#### Given records ####

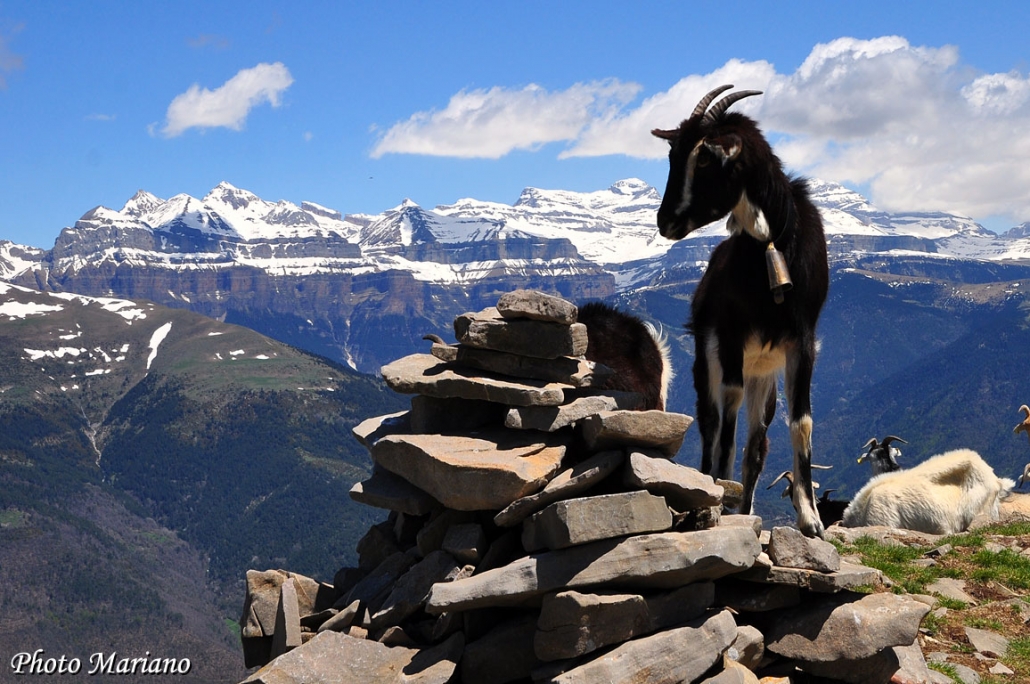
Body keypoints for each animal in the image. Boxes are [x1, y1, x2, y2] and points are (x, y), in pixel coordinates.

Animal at [652, 84, 829, 537]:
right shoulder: (730, 335)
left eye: (705, 158)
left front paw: (811, 519)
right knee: (713, 425)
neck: (771, 245)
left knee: (756, 445)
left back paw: (745, 506)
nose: (665, 222)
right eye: (672, 155)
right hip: (706, 362)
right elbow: (724, 427)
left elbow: (801, 423)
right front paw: (719, 495)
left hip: (763, 380)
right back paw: (717, 490)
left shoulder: (802, 340)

####

## Action item
Go through the listing above and find each line containing the string "right"; copy those lines.

## Problem solution
right shoulder: (730, 335)
right knee: (713, 425)
right eye: (672, 155)
right hip: (706, 362)
right elbow: (724, 427)
right front paw: (719, 495)
right back paw: (717, 490)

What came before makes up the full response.